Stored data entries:
↓↓↓

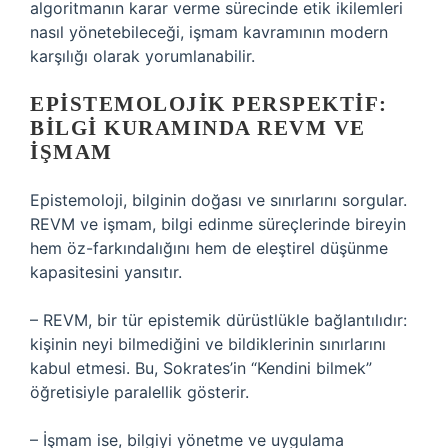
algoritmanın karar verme sürecinde etik ikilemleri
nasıl yönetebileceği, işmam kavramının modern
karşılığı olarak yorumlanabilir.
EPISTEMOLOJIK PERSPEKTIF:
BILGI KURAMINDA REVM VE
İŞMAM
Epistemoloji, bilginin doğası ve sınırlarını sorgular.
REVM ve işmam, bilgi edinme süreçlerinde bireyin
hem öz-farkındalığını hem de eleştirel düşünme
kapasitesini yansıtır.
– REVM, bir tür epistemik dürüstlükle bağlantılıdır:
kişinin neyi bilmediğini ve bildiklerinin sınırlarını
kabul etmesi. Bu, Sokrates’in “Kendini bilmek”
öğretisiyle paralellik gösterir.
– İşmam ise, bilgiyi yönetme ve uygulama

↑↑↑

You are asked to reproduce word for word the line containing "kabul etmesi. Bu, Sokrates’in" and every subsequent line through the end of the entries.

## Problem solution
kabul etmesi. Bu, Sokrates’in “Kendini bilmek”
öğretisiyle paralellik gösterir.
– İşmam ise, bilgiyi yönetme ve uygulama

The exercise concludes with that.